**The task:** Find each line in the records below that contains the word "circle", and copy it out.

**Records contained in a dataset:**
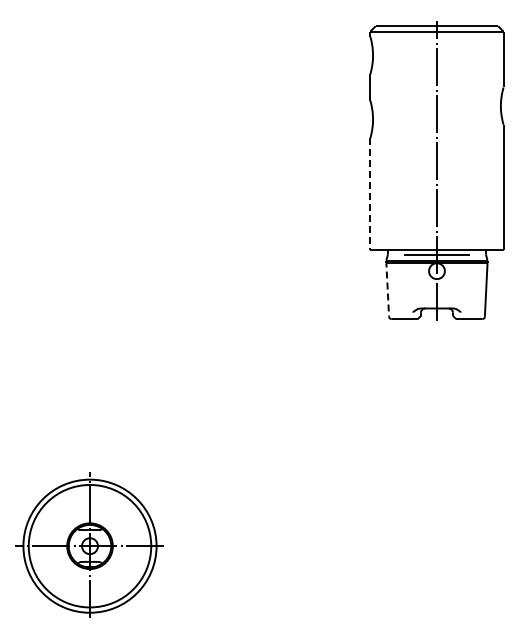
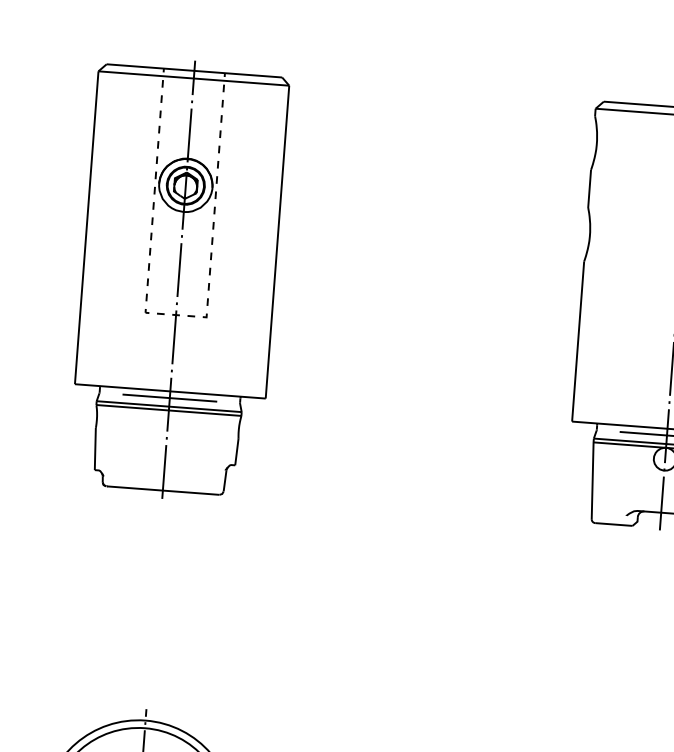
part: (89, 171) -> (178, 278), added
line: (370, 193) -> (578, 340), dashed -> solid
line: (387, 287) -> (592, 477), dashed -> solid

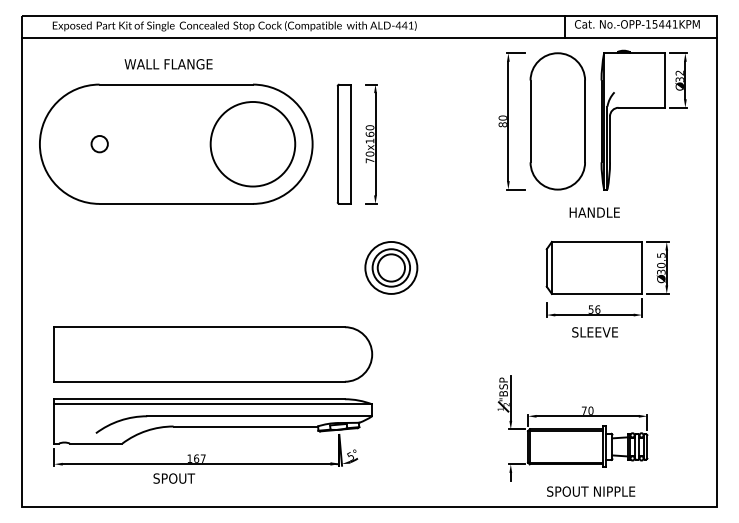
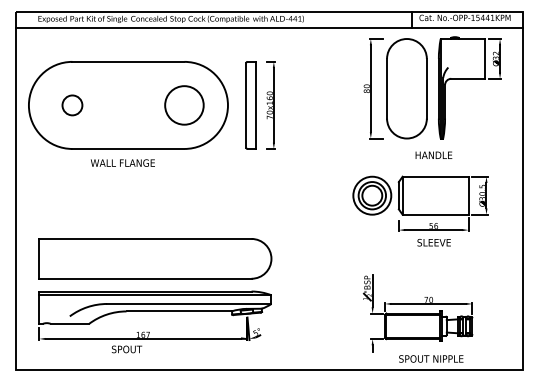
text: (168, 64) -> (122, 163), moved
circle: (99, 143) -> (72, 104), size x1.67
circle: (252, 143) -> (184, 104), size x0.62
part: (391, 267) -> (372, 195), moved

**Answer:**
circle: (99, 143) -> (72, 104), size x1.67
circle: (252, 143) -> (184, 104), size x0.62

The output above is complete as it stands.